**WORK ITEM:**
Produce a word-for-word copy of the lines from the one that contains "right back paw: (241, 324)" to the final line of the data below, with all pictures dropped.

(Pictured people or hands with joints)
>>>>>
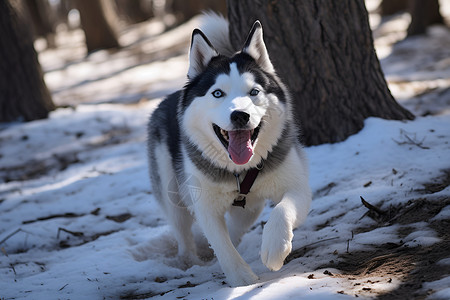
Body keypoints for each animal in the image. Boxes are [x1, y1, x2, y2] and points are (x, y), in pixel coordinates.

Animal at [149, 14, 312, 286]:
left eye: (254, 92)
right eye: (217, 93)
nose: (240, 115)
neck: (238, 171)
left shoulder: (297, 186)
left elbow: (282, 210)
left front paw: (275, 248)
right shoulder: (204, 206)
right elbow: (222, 245)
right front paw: (242, 279)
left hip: (251, 207)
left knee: (239, 223)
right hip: (171, 188)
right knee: (181, 229)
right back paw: (190, 260)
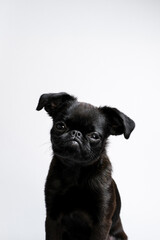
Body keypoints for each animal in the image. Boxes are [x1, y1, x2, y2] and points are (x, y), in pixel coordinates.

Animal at [36, 92, 135, 240]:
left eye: (94, 136)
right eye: (60, 126)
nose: (76, 133)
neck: (76, 169)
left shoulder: (101, 222)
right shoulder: (52, 217)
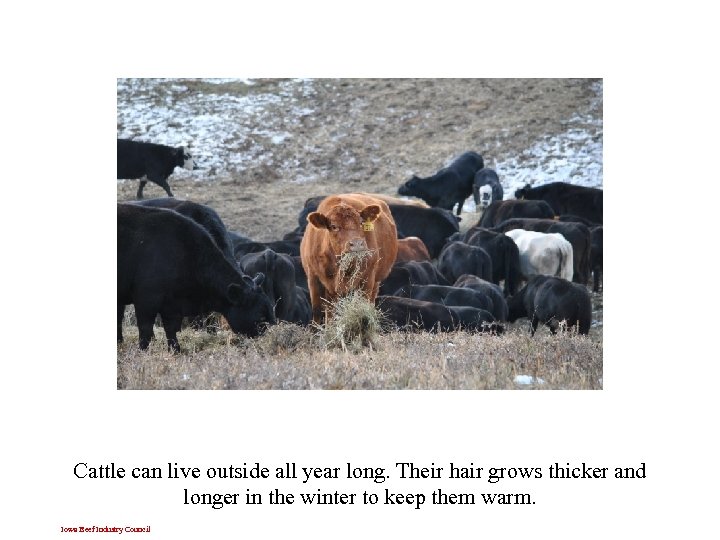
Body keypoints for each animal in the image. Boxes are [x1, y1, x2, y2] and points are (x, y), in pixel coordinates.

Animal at [117, 204, 276, 352]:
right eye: (261, 317)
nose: (272, 334)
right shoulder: (146, 300)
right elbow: (146, 330)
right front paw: (143, 351)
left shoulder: (171, 305)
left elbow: (170, 330)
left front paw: (176, 350)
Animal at [300, 193, 398, 324]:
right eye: (334, 226)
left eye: (361, 223)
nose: (356, 243)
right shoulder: (313, 277)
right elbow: (318, 311)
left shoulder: (368, 278)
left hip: (375, 281)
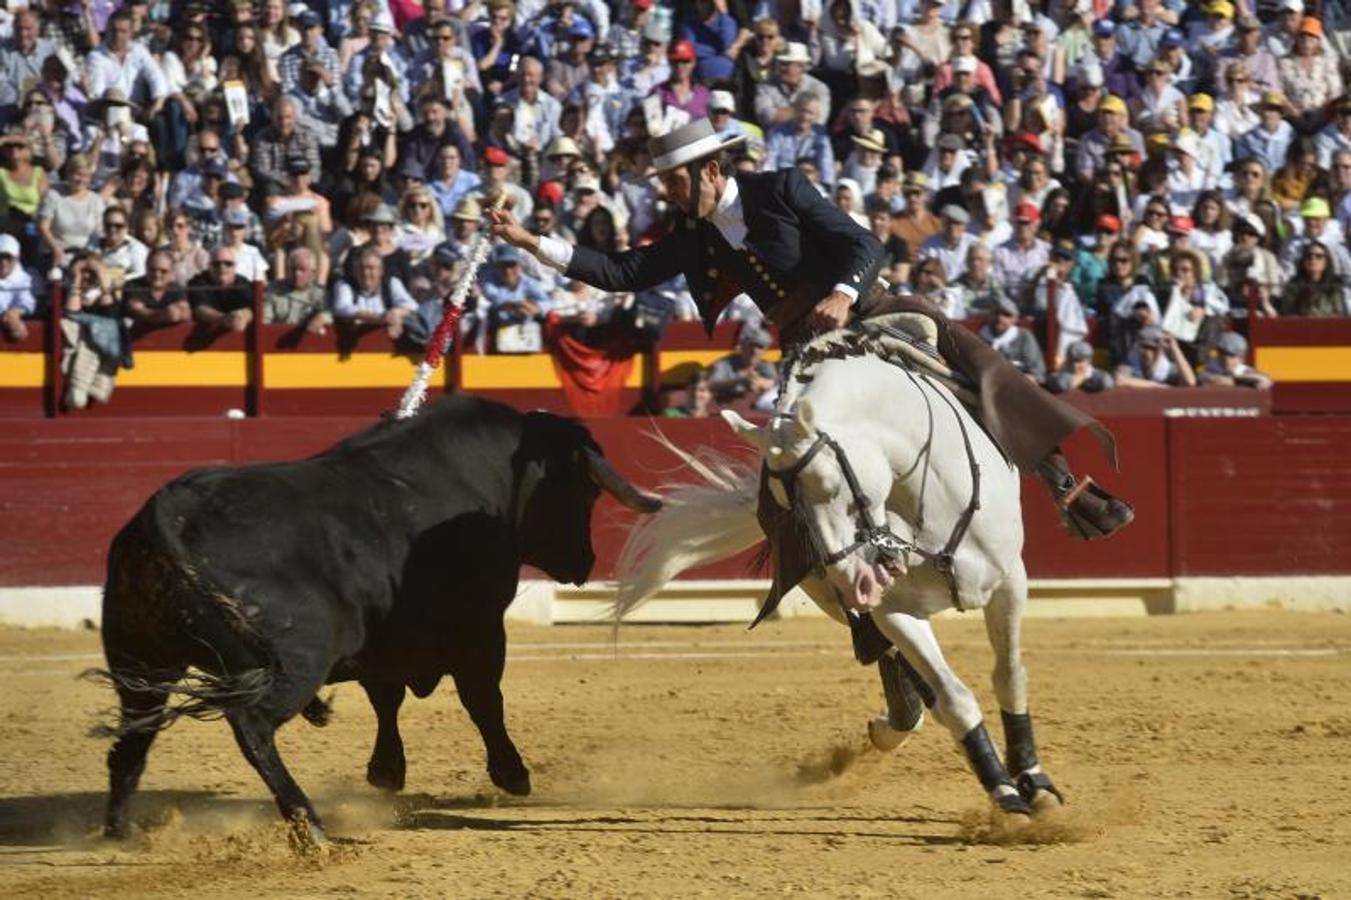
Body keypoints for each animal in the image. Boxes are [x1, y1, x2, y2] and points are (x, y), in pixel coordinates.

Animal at [95, 397, 659, 837]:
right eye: (586, 491)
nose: (584, 563)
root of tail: (165, 517)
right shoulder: (480, 629)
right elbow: (483, 701)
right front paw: (512, 774)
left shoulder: (385, 644)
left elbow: (386, 700)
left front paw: (387, 772)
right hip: (297, 661)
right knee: (251, 726)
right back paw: (310, 826)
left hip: (140, 661)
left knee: (133, 739)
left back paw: (120, 830)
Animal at [616, 325, 1064, 816]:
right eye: (784, 504)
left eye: (830, 485)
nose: (855, 580)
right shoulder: (894, 612)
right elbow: (954, 697)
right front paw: (1004, 792)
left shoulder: (1010, 582)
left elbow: (1010, 673)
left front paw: (1034, 781)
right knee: (906, 676)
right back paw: (893, 725)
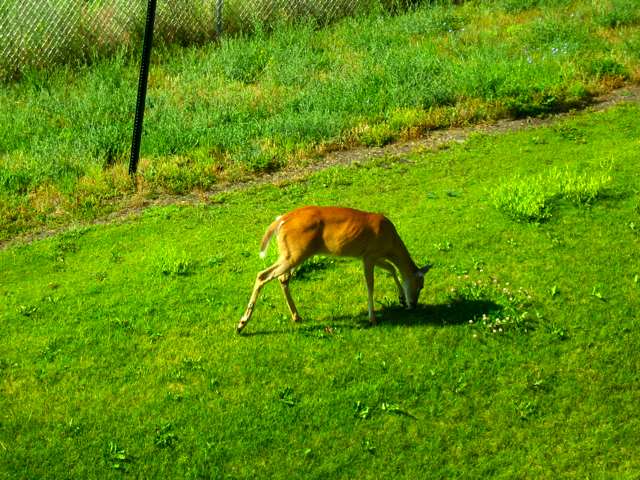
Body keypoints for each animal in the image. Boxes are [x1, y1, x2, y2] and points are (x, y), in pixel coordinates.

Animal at [238, 206, 432, 334]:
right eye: (420, 285)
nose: (414, 305)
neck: (391, 243)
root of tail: (281, 220)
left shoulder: (372, 256)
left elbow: (391, 269)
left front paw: (400, 298)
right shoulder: (369, 255)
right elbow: (370, 285)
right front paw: (373, 319)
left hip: (291, 253)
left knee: (282, 279)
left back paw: (296, 317)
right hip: (294, 253)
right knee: (262, 275)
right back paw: (241, 324)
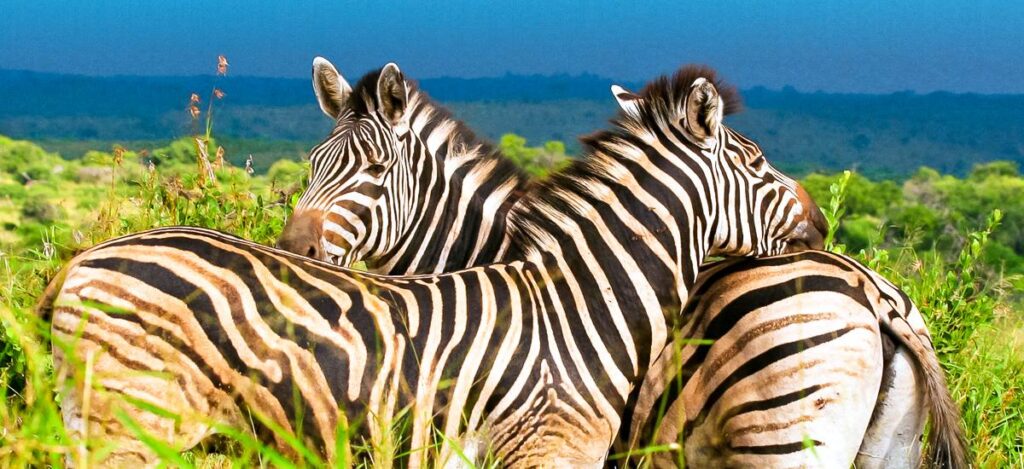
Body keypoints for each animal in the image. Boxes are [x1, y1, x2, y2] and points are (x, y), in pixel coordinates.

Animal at [39, 63, 827, 467]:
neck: (577, 306)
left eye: (372, 170)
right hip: (133, 422)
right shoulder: (544, 452)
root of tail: (84, 263)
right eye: (759, 166)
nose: (823, 223)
<<<<<
**OUTPUT FOR THIS EXERCISE:**
right back paw: (241, 324)
Body keypoints for each animal in the image. Boxes are [x1, y1, x2, y2] and points are (x, y), in pixel coordinates.

Animal at [39, 63, 827, 467]:
neck: (577, 306)
left eye: (372, 170)
right hip: (133, 422)
right shoulder: (544, 452)
root of tail: (84, 263)
right eye: (759, 166)
nose: (823, 223)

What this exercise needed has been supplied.